Gross margin contracted 50 basis points (bps) to 45.5% due to unfavorable foreign currency translations. Selling, general and administrative expenses, excluding acquisition and integration costs, amounted to $88.1 million, reflecting a decrease of $10.6 million from the year-ago quarter.

Other Financial Details

Energizer ended the quarter with cash and cash equivalents of $522.1 million, long-term debt of $976.1 million and shareholders' equity of $24.5 million.

Year-to-date cash flow from operations were $228.7 million. Free cash flow amounted to $210.6 million and adjusted free cash flow was $237.8 million.

Further, on a year-to-date basis, the company repurchased shares worth $20 million.

Guidance

Management continues to expect earnings per share in the band of $3.40-$3.50 for fiscal 2019. Net sales and Organic revenues are expected to rise low-single digits. Currency headwinds (excluding Argentina) are likely to hurt net sales by 1-1.5%. Nonetheless, net sales growth is expected to gain from Nu Finish’s acquisition to the tune of about 30-40 bps. 

However, gross margin excluding acquisition and integration costs is now expected to contract 30-70 bps, owing to unfavorable foreign currency translation. Capex is expected to be $30-$35 million.  Adjusted free cash flow is anticipated to remain flat.

Business Developments

The company has announced to acquire Spectrum Brands’ auto care business in a deal worth $1.25 billion. The deal is anticipated to close by second-quarter fiscal 2019. The latter’s auto care brands include Armor All, STP and A/C Pro. 

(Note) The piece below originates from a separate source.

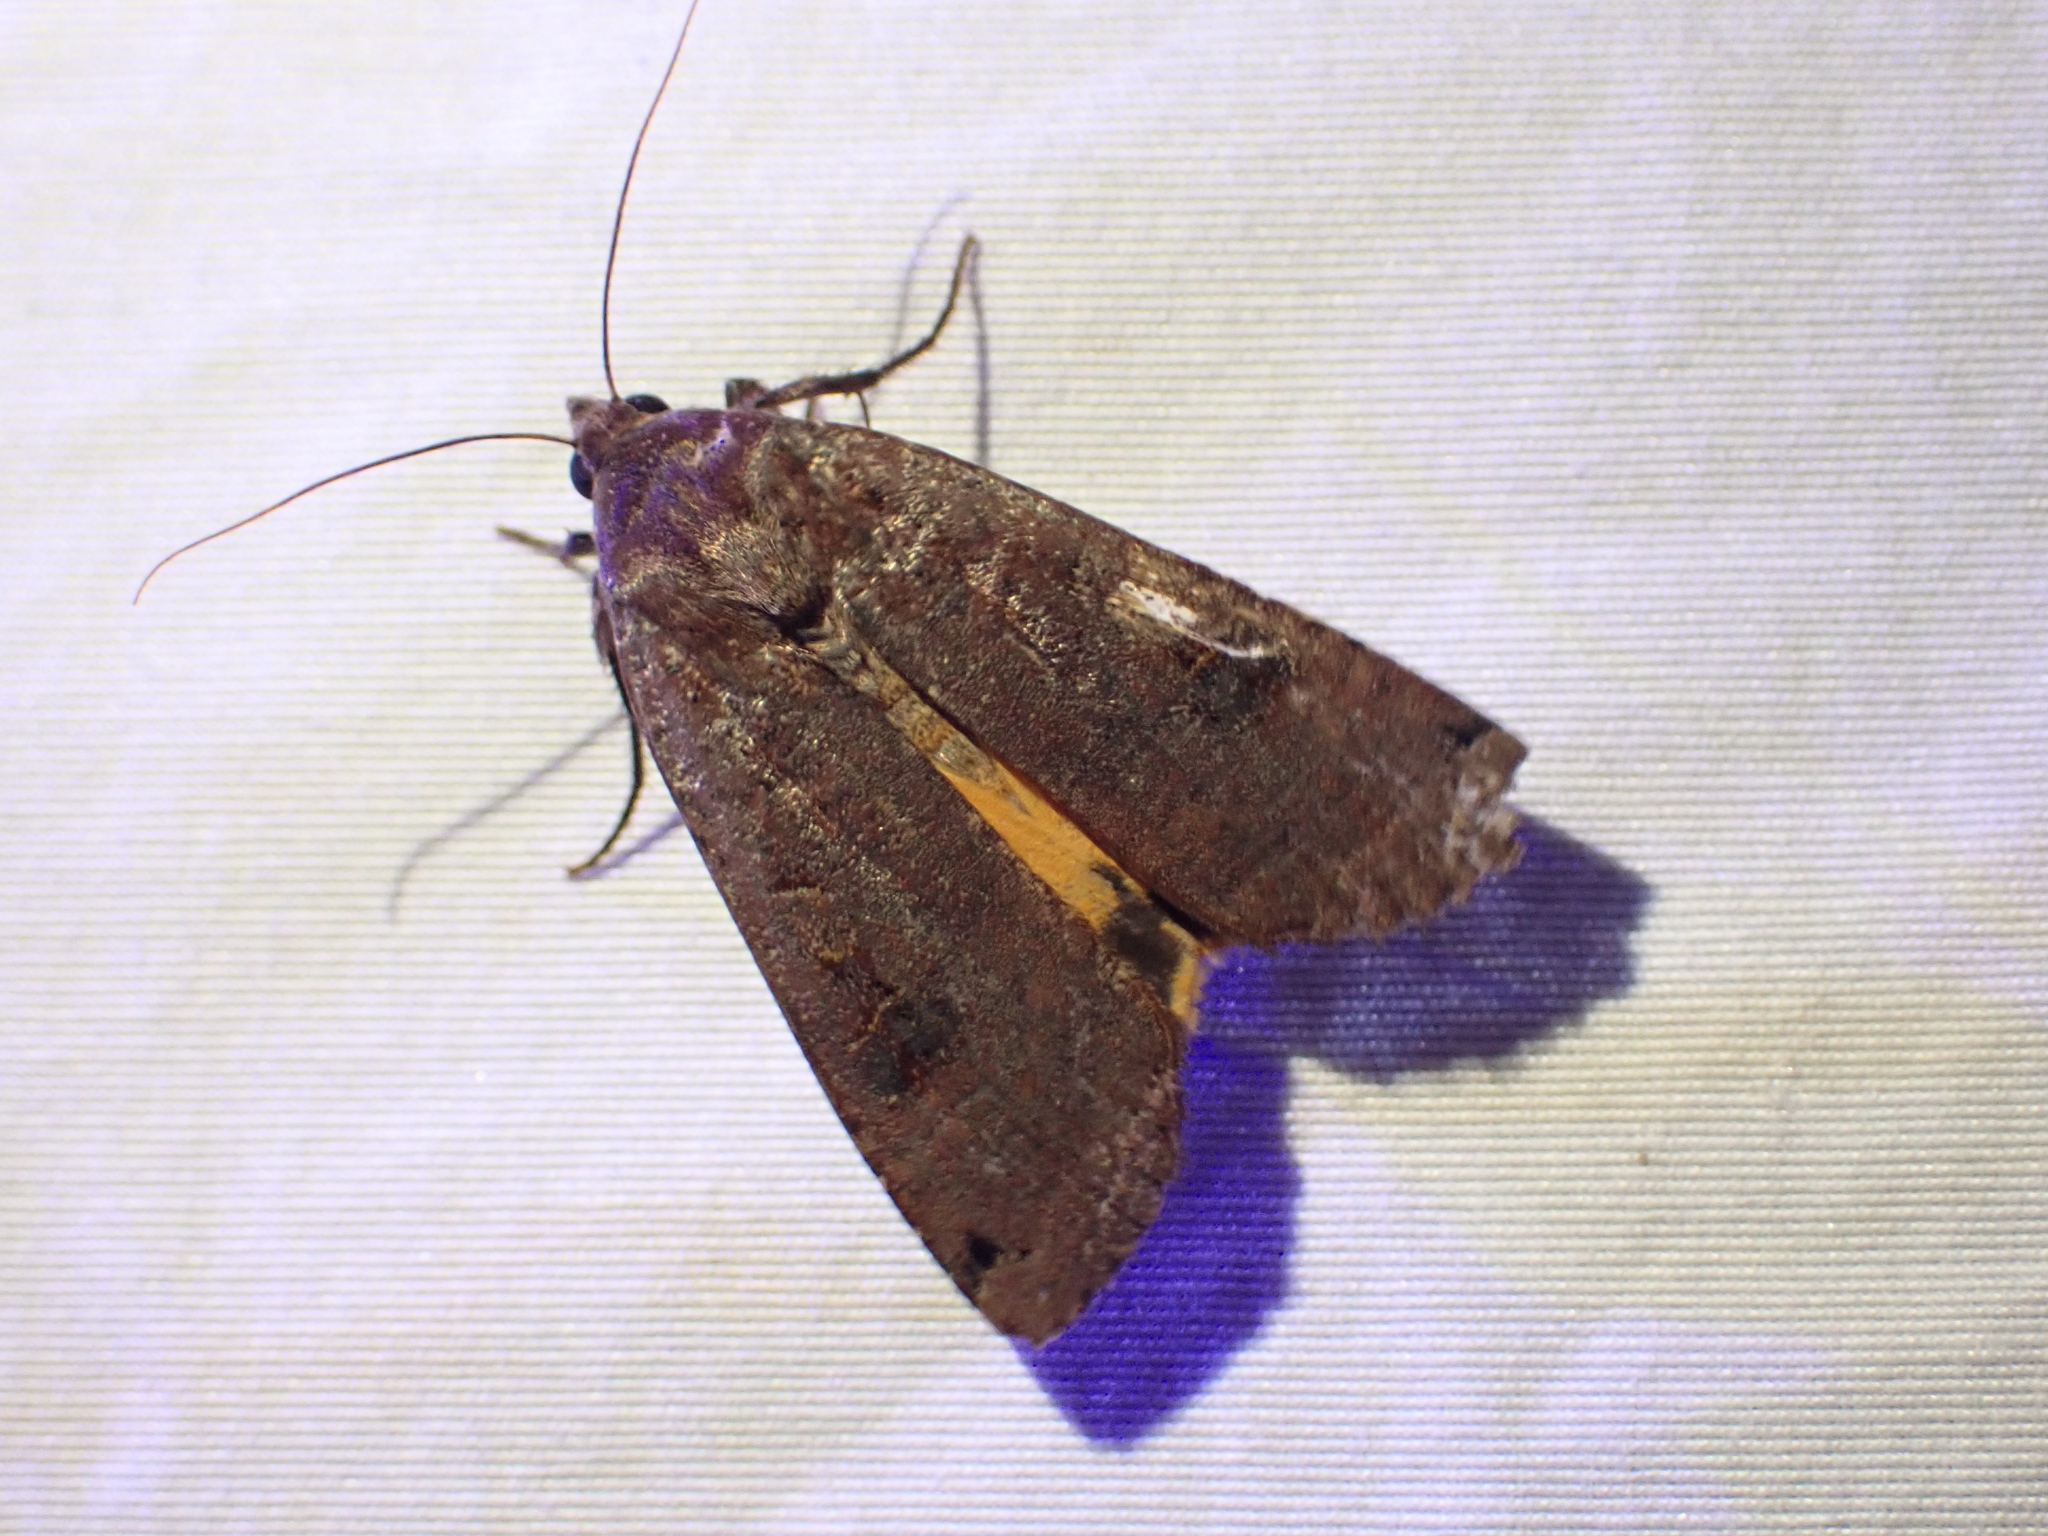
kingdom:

How Have Estimates Been Moving Since Then?

In the past month, investors have witnessed a downward trend in fresh estimates. The consensus estimate has shifted -12.92% due to these changes.

VGM Scores

At this time, Energizer has a great Growth Score of A, though it is lagging a lot on the Momentum Score front with an F. However, the stock was allocated a grade of C on the value side, putting it in the middle 20% for this investment strategy.

Overall, the stock has an aggregate VGM Score of C. If you aren't focused on one strategy, this score is the one you should be interested in.

Outlook

Estimates have been broadly trending downward for the stock, and the magnitude of these revisions indicates a downward shift. It's no surprise Energizer has a Zacks Rank #4 (Sell). We expect a below average return from the stock in the next few months.